Nedense karşılık verilmeyecek durumlarda konuşmasını çok iyi biliyorlar da başımıza bir şey geldiğinde sus pus olup “itidal gerek, savaşa mı gireceğiz şimdi” diye savunuyorlar kendilerini.

CANIMI SIKAN ŞEYLER

Her şeye Atatürk adı verme kampanyalarından vazgeçilmeli


Muhalifler özellikle Atatürkçü kesim daha önce “Üçüncü havalimanına isim arıyoruz” diyen sahte bir anketin tuzağına düşmüştü. Asıl amaç “isim anketi” adı altında Tayyip Erdoğan, Abdülhamit ve Atatürk’ü yarıştırmaya kalkan bir girişimdi bu.
Kimi Atatürkçüler hevesle saldırdılar bu ankete.
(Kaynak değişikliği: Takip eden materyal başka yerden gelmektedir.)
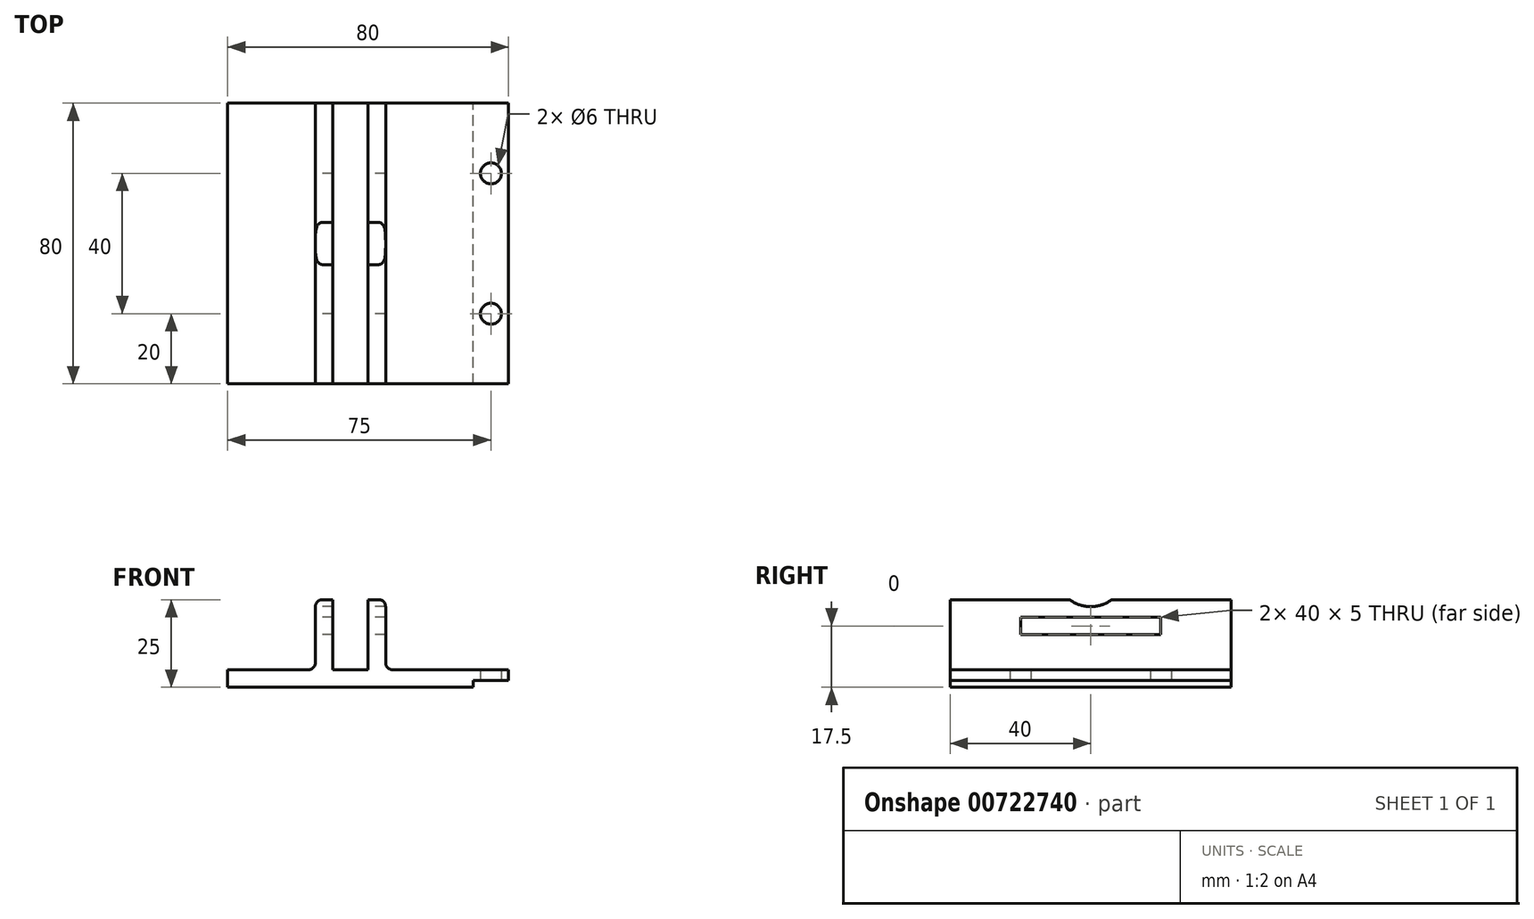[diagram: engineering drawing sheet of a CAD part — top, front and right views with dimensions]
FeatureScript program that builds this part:
annotation { "Feature Type Name" : "Feature", "Feature Type Description" : "" }
export const myFeature = defineFeature(function(context is Context, id is Id, definition is map)
    precondition{}
    {
        {
            var Q0;
            Q0=qCreatedBy(makeId("Front.planeOp"),FACE);
            var sketch = newSketch(context, id + "F0", { "sketchPlane" : qUnion([Q0])});
            skLineSegment(sketch, "E0.bottom", {"start": v(0, 0) * mm, "end": v(-10, 0) * mm, "construction": true});
            skLineSegment(sketch, "E0.top", {"start": v(0, 20) * mm, "end": v(-10, 20) * mm, "construction": true});
            skLineSegment(sketch, "E0.left", {"start": v(0, 0) * mm, "end": v(0, 20) * mm, "construction": true});
            skLineSegment(sketch, "E0.right", {"start": v(-10, 0) * mm, "end": v(-10, 20) * mm, "construction": true});
            skLineSegment(sketch, "E1.bottom", {"start": v(-10, 20) * mm, "end": v(-15, 20) * mm});
            skLineSegment(sketch, "E1.top", {"start": v(-10, 0) * mm, "end": v(-15, 0) * mm, "construction": true});
            skLineSegment(sketch, "E1.left", {"start": v(-10, 20) * mm, "end": v(-10, 0) * mm});
            skLineSegment(sketch, "E1.right", {"start": v(-15, 20) * mm, "end": v(-15, 0) * mm});
            skLineSegment(sketch, "E2.bottom", {"start": v(0, 20) * mm, "end": v(5, 20) * mm});
            skLineSegment(sketch, "E2.top", {"start": v(0, 0) * mm, "end": v(5, 0) * mm});
            skLineSegment(sketch, "E2.left", {"start": v(0, 20) * mm, "end": v(0, 0) * mm});
            skLineSegment(sketch, "E2.right", {"start": v(5, 20) * mm, "end": v(5, 0) * mm});
            skLineSegment(sketch, "E3.bottom", {"start": v(0, 0) * mm, "end": v(-40, 0) * mm});
            skLineSegment(sketch, "E3.top", {"start": v(0, -5) * mm, "end": v(-40, -5) * mm});
            skLineSegment(sketch, "E3.left", {"start": v(0, 0) * mm, "end": v(0, -5) * mm});
            skLineSegment(sketch, "E3.right", {"start": v(-40, 0) * mm, "end": v(-40, -5) * mm});
            skLineSegment(sketch, "E4.bottom", {"start": v(0, 0) * mm, "end": v(30, 0) * mm});
            skLineSegment(sketch, "E4.top", {"start": v(0, -5) * mm, "end": v(30, -5) * mm});
            skLineSegment(sketch, "E4.right", {"start": v(30, 0) * mm, "end": v(30, -5) * mm});
            skSolve(sketch);
        }
        {
            var Q0;
            Q0=qSketchRegion(id+"F0",true);
            extrude(context, id + "F1", {"entities" : qUnion([Q0]), "depth" : 80 * mm, "offsetDistance" : 25 * mm, "symmetric" : true});
        }
        {
            var Q0;
            Q0=makeQuery(id+"F1.opExtrude","SWEPT_EDGE",EDGE,{"disambiguationData":[OSD([sQuery(id+"F0.wireOp",EDGE,"E2.right"),sQuery(id+"F0.wireOp",EDGE,"E4.bottom")])]});
            var Q1;
            Q1=makeQuery(id+"F1.opExtrude","SWEPT_EDGE",EDGE,{"disambiguationData":[OSD([sQuery(id+"F0.wireOp",EDGE,"E1.right"),sQuery(id+"F0.wireOp",EDGE,"E3.bottom")])]});
            fillet(context, id + "F2", {"entities" : qUnion([Q0, Q1]), "radius" : 2 * mm, "tangentPropagation" : true, "allowEdgeOverflow" : false});
        }
        {
            var Q0;
            Q0=makeQuery(id+"F1.opExtrude","SWEPT_EDGE",EDGE,{"disambiguationData":[OSD([sQuery(id+"F0.wireOp",EDGE,"E1.bottom"),sQuery(id+"F0.wireOp",EDGE,"E1.right")])]});
            var Q1;
            Q1=makeQuery(id+"F1.opExtrude","SWEPT_EDGE",EDGE,{"disambiguationData":[OSD([sQuery(id+"F0.wireOp",EDGE,"E2.bottom"),sQuery(id+"F0.wireOp",EDGE,"E2.right")])]});
            fillet(context, id + "F3", {"entities" : qUnion([Q0, Q1]), "radius" : 2 * mm, "tangentPropagation" : true, "allowEdgeOverflow" : false});
        }
        {
            var Q0;
            Q0=makeQuery(id+"F1.opExtrude","SWEPT_FACE",FACE,{"disambiguationData":[OSD([sQuery(id+"F0.wireOp",EDGE,"E1.right")])]});
            var sketch = newSketch(context, id + "F4", { "sketchPlane" : qUnion([Q0])});
            skLineSegment(sketch, "E5", {"start": v(-40, 0) * mm, "end": v(-20, 0) * mm, "construction": true});
            skLineSegment(sketch, "E6", {"start": v(-20, 0) * mm, "end": v(-20, 10) * mm, "construction": true});
            skLineSegment(sketch, "E7.bottom", {"start": v(-20, 10) * mm, "end": v(20, 10) * mm});
            skLineSegment(sketch, "E7.top", {"start": v(-20, 15) * mm, "end": v(20, 15) * mm});
            skLineSegment(sketch, "E7.left", {"start": v(-20, 10) * mm, "end": v(-20, 15) * mm});
            skLineSegment(sketch, "E7.right", {"start": v(20, 10) * mm, "end": v(20, 15) * mm});
            skSolve(sketch);
        }
        {
            var Q0;
            Q0=qSketchRegion(id+"F4",true);
            extrude(context, id + "F5", {"entities" : qUnion([Q0]), "operationType" : NewBodyOperationType.REMOVE, "oppositeDirection" : true, "depth" : 25 * mm, "offsetDistance" : 25 * mm});
        }
        {
            var Q0;
            Q0=makeQuery(id+"F1.opExtrude","SWEPT_FACE",FACE,{"disambiguationData":[OSD([sQuery(id+"F0.wireOp",EDGE,"E4.bottom")])]});
            var sketch = newSketch(context, id + "F6", { "sketchPlane" : qUnion([Q0])});
            skLineSegment(sketch, "E8.bottom", {"start": v(30, 40) * mm, "end": v(40, 40) * mm});
            skLineSegment(sketch, "E8.top", {"start": v(30, -40) * mm, "end": v(40, -40) * mm});
            skLineSegment(sketch, "E8.left", {"start": v(30, 40) * mm, "end": v(30, -40) * mm});
            skLineSegment(sketch, "E8.right", {"start": v(40, 40) * mm, "end": v(40, -40) * mm});
            skSolve(sketch);
        }
        {
            var Q0;
            Q0 = qSketchRegion(id + "F6", true);
            extrude(context, id + "F7", {"entities" : qUnion([Q0]), "operationType" : NewBodyOperationType.ADD, "oppositeDirection" : true, "depth" : 3 * mm, "offsetDistance" : 25 * mm});
        }
        {
            var Q0;
            Q0=makeQuery(id+"F7.opExtrude","CAP_FACE",FACE,{"disambiguationData":[OSD([sQuery(id+"F6.wireOp",EDGE,"E8.bottom"),sQuery(id+"F6.wireOp",EDGE,"E8.top"),sQuery(id+"F6.wireOp",EDGE,"E8.left"),sQuery(id+"F6.wireOp",EDGE,"E8.right")])],"isStart":false});
            var sketch = newSketch(context, id + "F8", { "sketchPlane" : qUnion([Q0])});
            skLineSegment(sketch, "E9", {"start": v(30, 0) * mm, "end": v(35, 0) * mm, "construction": true});
            skLineSegment(sketch, "E10", {"start": v(35, 0) * mm, "end": v(35, 20) * mm, "construction": true});
            skCircle(sketch, "E11", {"center": v(35, 20) * mm, "radius": 3 * mm});
            skSolve(sketch);
        }
        {
            var Q0;
            Q0 = qSketchRegion(id + "F8", true);
            extrude(context, id + "F9", {"entities" : qUnion([Q0]), "oppositeDirection" : true, "depth" : 3 * mm, "offsetDistance" : 25 * mm});
        }
        {
            var Q0;
            Q0=makeQuery(id+"F9.opExtrude","SWEPT_BODY",BODY,{"disambiguationData":[OSD([sQuery(id+"F8.wireOp",EDGE,"E11")])]});
            var Q1;
            Q1=qCreatedBy(makeId("Front.planeOp"),FACE);
            mirror(context, id + "F10", {"entities" : qUnion([Q0]), "mirrorPlane" : qUnion([Q1])});
        }
        {
            var Q0;
            Q0=makeQuery(id+"F10.opPattern","COPY",BODY,{"derivedFrom":makeQuery(id+"F9.opExtrude","SWEPT_BODY",BODY,{"disambiguationData":[OSD([sQuery(id+"F8.wireOp",EDGE,"E11")])]}),"instanceName":"1"});
            var Q1;
            Q1=makeQuery(id+"F9.opExtrude","SWEPT_BODY",BODY,{"disambiguationData":[OSD([sQuery(id+"F8.wireOp",EDGE,"E11")])]});
            var Q2;
            Q2=makeQuery(id+"F1.opExtrude","SWEPT_BODY",BODY,{"disambiguationData":[OSD([sQuery(id+"F0.wireOp",EDGE,"E1.bottom"),sQuery(id+"F0.wireOp",EDGE,"E1.left"),sQuery(id+"F0.wireOp",EDGE,"E1.right"),sQuery(id+"F0.wireOp",EDGE,"E2.bottom"),sQuery(id+"F0.wireOp",EDGE,"E2.left"),sQuery(id+"F0.wireOp",EDGE,"E2.right"),sQuery(id+"F0.wireOp",EDGE,"E3.bottom"),sQuery(id+"F0.wireOp",EDGE,"E3.top"),sQuery(id+"F0.wireOp",EDGE,"E3.right"),sQuery(id+"F0.wireOp",EDGE,"E4.bottom"),sQuery(id+"F0.wireOp",EDGE,"E4.top"),sQuery(id+"F0.wireOp",EDGE,"E4.right")])]});
            booleanBodies(context, id + "F11", {"operationType" : BooleanOperationType.SUBTRACTION, "tools" : qUnion([Q0, Q1]), "targets" : qUnion([Q2])});
        }
        {
            var Q0;
            Q0=makeQuery(id+"F1.opExtrude","SWEPT_FACE",FACE,{"disambiguationData":[OSD([sQuery(id+"F0.wireOp",EDGE,"E1.right")])]});
            var sketch = newSketch(context, id + "F12", { "sketchPlane" : qUnion([Q0])});
            skLineSegment(sketch, "E12", {"start": v(0, 0) * mm, "end": v(0, 28) * mm, "construction": true});
            skCircle(sketch, "E13", {"center": v(0, 28) * mm, "radius": 10 * mm});
            skSolve(sketch);
        }
        {
            var Q0;
            Q0 = qSketchRegion(id + "F12", true);
            extrude(context, id + "F13", {"entities" : qUnion([Q0]), "operationType" : NewBodyOperationType.REMOVE, "oppositeDirection" : true, "depth" : 25 * mm, "offsetDistance" : 25 * mm});
        }
    });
Oyunu görenler hemen uyardı da o sahte anket bir sonuç bile açıklayamadan ortadan kalktı.
Şimdi Ulaştırma Bakanlığı bu ay içinde açılacak olan Avrasya Tüneli için isim anketi açmış. Bu ankette “önerilen isimler” yok. Vatandaş isim bildirecek.
Atatürkçü kesim yine ayağa kalkmış “Bu tünelin adı Atatürk olsun” kampanyası yapıyor.
Bu heves ve telaştan artık kurtulmak gerekiyor. Atatürk’ü aklımıza gelen her esere ismini vererek yaşatamayız. Atatürk zaten, bütün milletin gönlünde yaşıyor.
Türkiye’nin en övünç duyacağı eserin adı Atatürk olur.
Ayrıca Ulaştırma Bakanlığı niye isim arayışına girmiş onu da anlamıyorum. Zaten “Avrasya Tüneli” denilerek en iyi isim bulunmuş. İki kıtayı birbirine bağlayan ulaşım araçlarından birinin adı da Marmaray zaten.
Dev projelere ille bir kişinin ismini vermek yerine işlevini anlatan isimler koymak daha iyi değil mi?